A 0.44 kg object connected to a light spring with a spring constant of 22.0 N/m oscillates on a frictionless horizontal surface. The spring is compressed 4.0 cm and released from rest.
(a) Determine the maximum speed of the mass.
28.28 cm/s
(b) Determine the speed of the mass when the spring is compressed 1.5 cm.
26.22 cm/s
(c) Determine the speed of the mass when the spring is stretched 1.5 cm.
26.22 cm/s
(d) For what value of x does the speed equal one-half the maximum speed?
a,b,c are right. im just having trouble with (d)
When the speed is 1/2 of the maximum speed, the kinetic energy is 1/4 of the maximum value.
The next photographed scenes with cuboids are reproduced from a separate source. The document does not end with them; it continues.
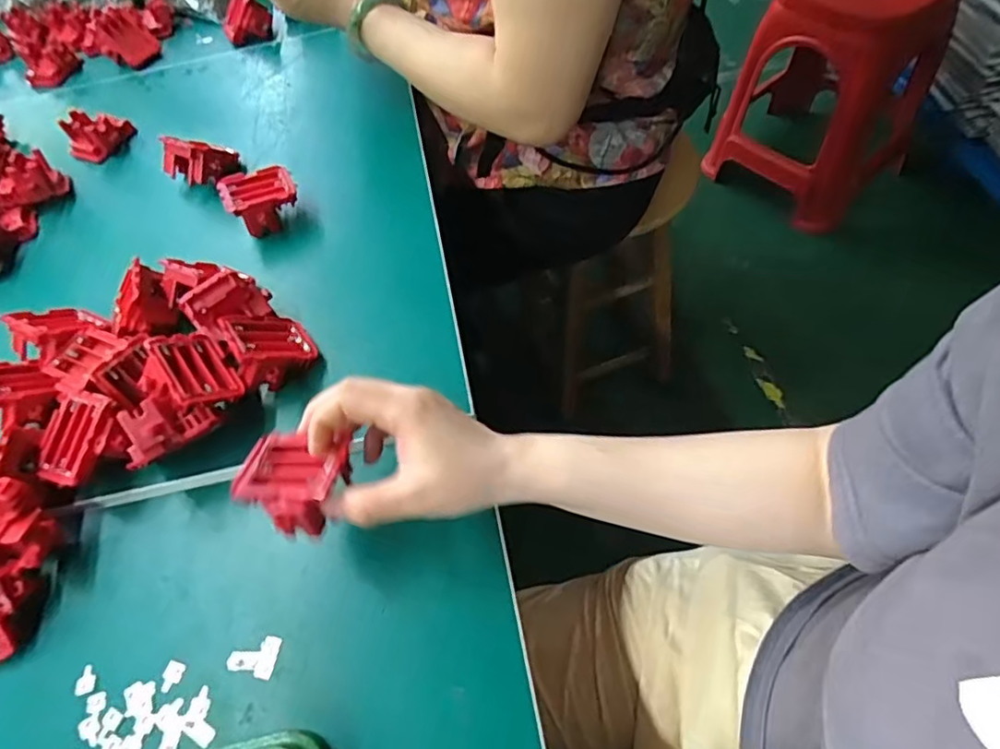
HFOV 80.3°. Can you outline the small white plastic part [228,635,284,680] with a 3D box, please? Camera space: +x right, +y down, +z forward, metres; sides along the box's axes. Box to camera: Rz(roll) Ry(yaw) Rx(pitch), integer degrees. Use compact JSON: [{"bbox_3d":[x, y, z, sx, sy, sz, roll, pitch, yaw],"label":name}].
[{"bbox_3d":[-0.154,0.175,0.371,0.030,0.004,0.024,10,60,10],"label":"small white plastic part"}]

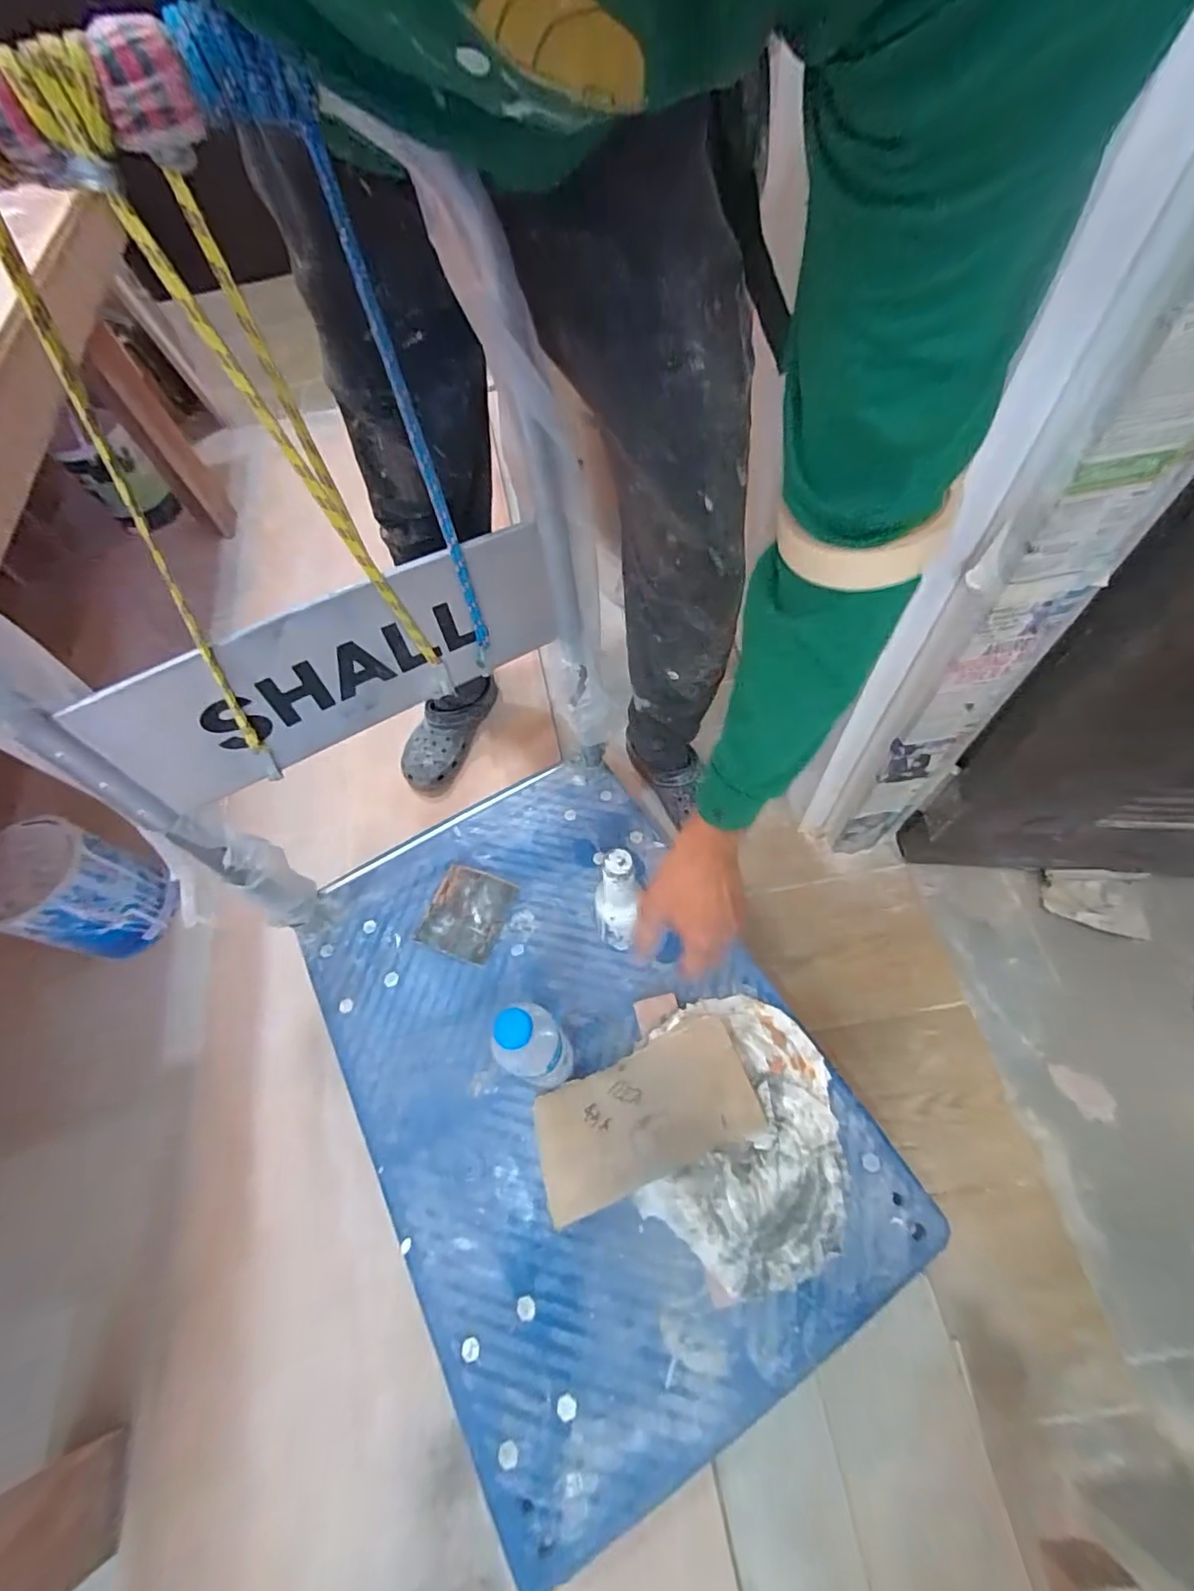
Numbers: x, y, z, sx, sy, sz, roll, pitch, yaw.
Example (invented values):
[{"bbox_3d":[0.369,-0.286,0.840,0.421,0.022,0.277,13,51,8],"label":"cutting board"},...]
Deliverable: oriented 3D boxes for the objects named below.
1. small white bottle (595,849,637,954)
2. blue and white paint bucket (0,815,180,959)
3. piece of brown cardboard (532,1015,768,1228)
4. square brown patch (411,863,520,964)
[{"bbox_3d":[0.021,0.125,0.639,0.042,0.203,0.051,-11,61,-2],"label":"small white bottle"},{"bbox_3d":[-0.781,0.139,0.877,0.140,0.211,0.159,18,69,19],"label":"blue and white paint bucket"},{"bbox_3d":[0.042,0.318,0.587,0.223,0.007,0.123,-27,43,3],"label":"piece of brown cardboard"},{"bbox_3d":[-0.169,0.148,0.749,0.102,0.012,0.113,19,60,10],"label":"square brown patch"}]

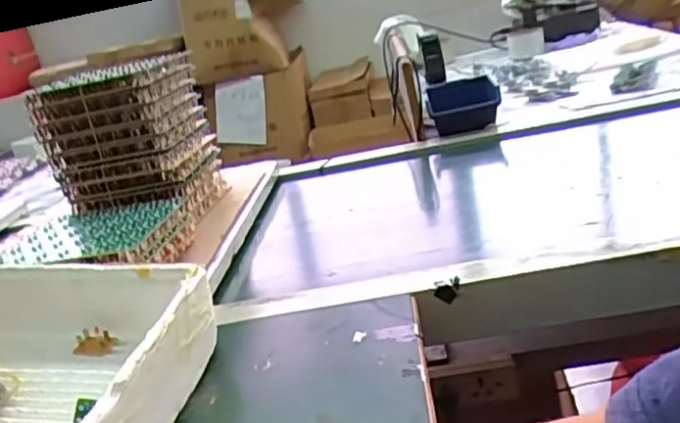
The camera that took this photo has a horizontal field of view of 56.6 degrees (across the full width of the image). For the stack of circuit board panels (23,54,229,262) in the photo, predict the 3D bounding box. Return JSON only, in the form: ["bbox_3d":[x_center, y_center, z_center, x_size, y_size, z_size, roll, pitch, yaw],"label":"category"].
[{"bbox_3d":[-0.270,-0.093,0.829,0.168,0.190,0.151,-5,22,19],"label":"stack of circuit board panels"}]

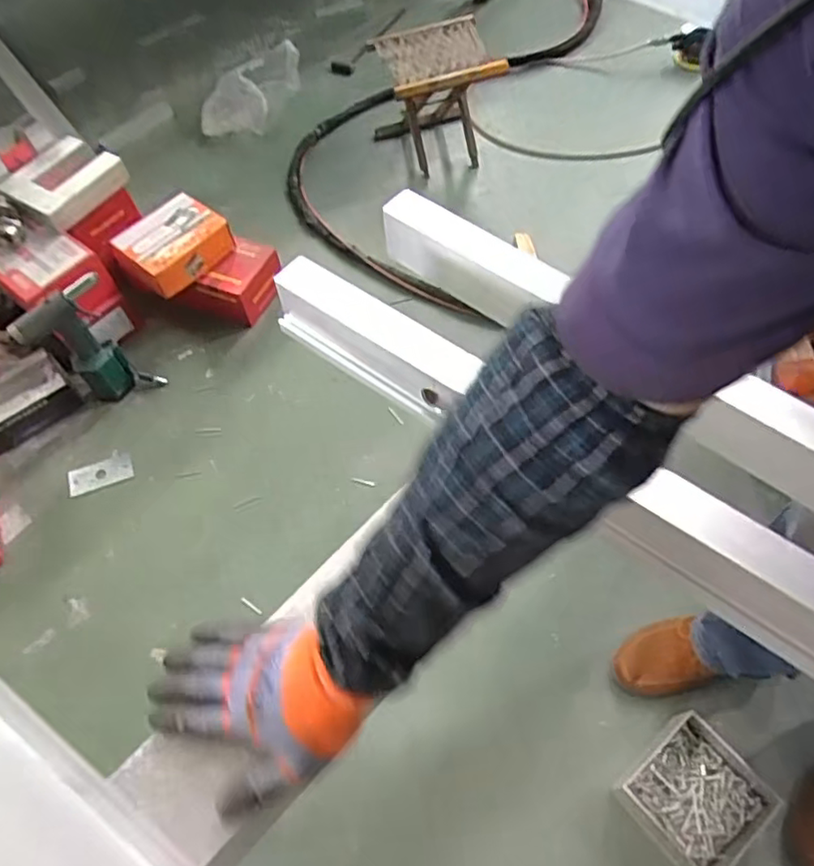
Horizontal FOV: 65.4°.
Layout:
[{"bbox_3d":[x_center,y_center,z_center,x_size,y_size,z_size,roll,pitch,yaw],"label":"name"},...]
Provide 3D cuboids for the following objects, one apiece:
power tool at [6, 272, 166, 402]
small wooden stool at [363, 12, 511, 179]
[{"bbox_3d":[-0.610,-0.153,1.219,0.175,0.242,0.108,-41,65,-19],"label":"power tool"},{"bbox_3d":[0.070,-0.860,1.616,0.272,0.261,0.230,-21,60,-9],"label":"small wooden stool"}]

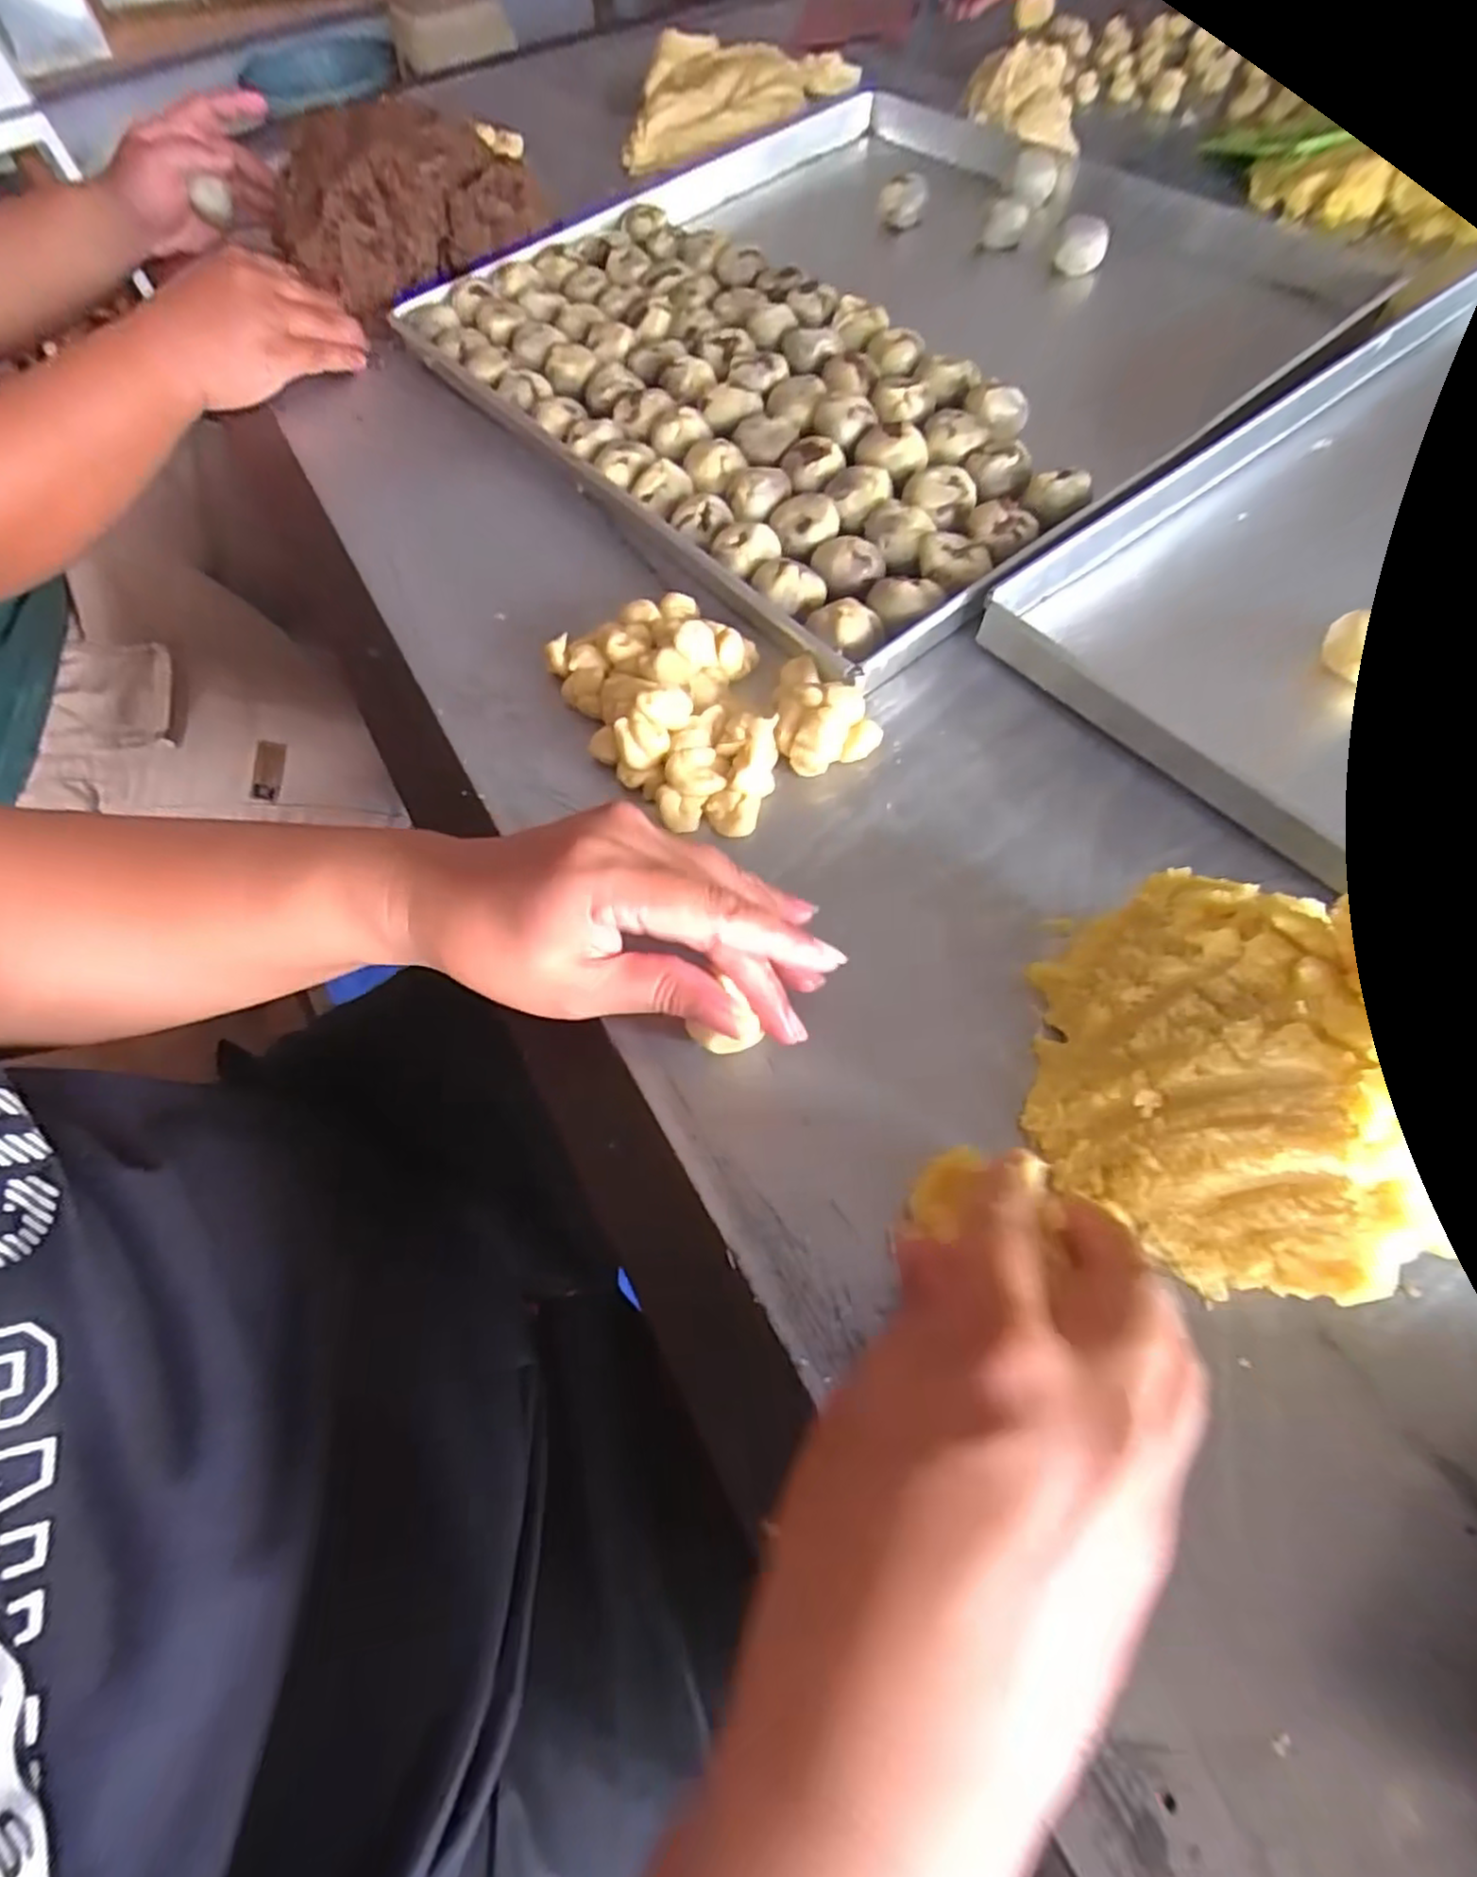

That means the potential energy is 3/4 of the total energy, which is also 3/4 of the maximum potential energy.
That in turn means that the deflection x is sqrt (3/4) or 0.866 of its maximum value, the 4 cm amplitude.
x = 3.464 cm
To determine the value of x when the speed equals one-half the maximum speed, you need to use the equation for the velocity of an object undergoing simple harmonic motion.
The equation for the velocity of an object connected to a spring undergoing simple harmonic motion is given by:
v = ω√(A^2 - x^2)
Where:
v = velocity of the object
ω = angular frequency of the motion
A = amplitude of the motion (maximum displacement from equilibrium position)
x = displacement from the equilibrium position
In this case, we are given the amplitude A as 4.0 cm (or 0.04 m). We can calculate the angular frequency ω using the formula:
ω = √(k/m)
Where:
k = spring constant = 22.0 N/m
m = mass of the object = 0.44 kg
Plugging in the values, we have:
ω = √(22.0 N/m / 0.44 kg) = √(50.0 rad/s^2) ≈ 7.071 rad/s
Now, let's substitute the values into the equation for velocity:
v = (7.071 rad/s)√(0.04^2 - x^2)
To find the value of x when the speed is half the maximum speed, we can set v equal to half of the maximum speed (v_max/2) and solve for x:
v_max/2 = (7.071 rad/s)√(0.04^2 - x^2)
We know from part (a) that the maximum speed (v_max) is 28.28 cm/s (0.2828 m/s), so:
0.2828 m/s / 2 = (7.071 rad/s)√(0.04^2 - x^2)
0.1414 m/s = (7.071 rad/s)√(0.0016 - x^2)
Now, we can square both sides of the equation to eliminate the square root:
(0.1414 m/s)^2 = [(7.071 rad/s)√(0.0016 - x^2)]^2
0.02 m^2/s^2 = (7.071 rad/s)^2 * (0.0016 - x^2)
0.02 = 50 * (0.0016 - x^2)
0.02 = 0.08 - 50x^2
Rearranging the equation gives:
50x^2 = 0.08 - 0.02
50x^2 = 0.06
x^2 = 0.06 / 50
x^2 = 0.0012
Taking the square root of both sides gives:
x = √(0.0012) ≈ 0.0346 m
Therefore, the value of x when the speed equals one-half the maximum speed is approximately 0.0346 m.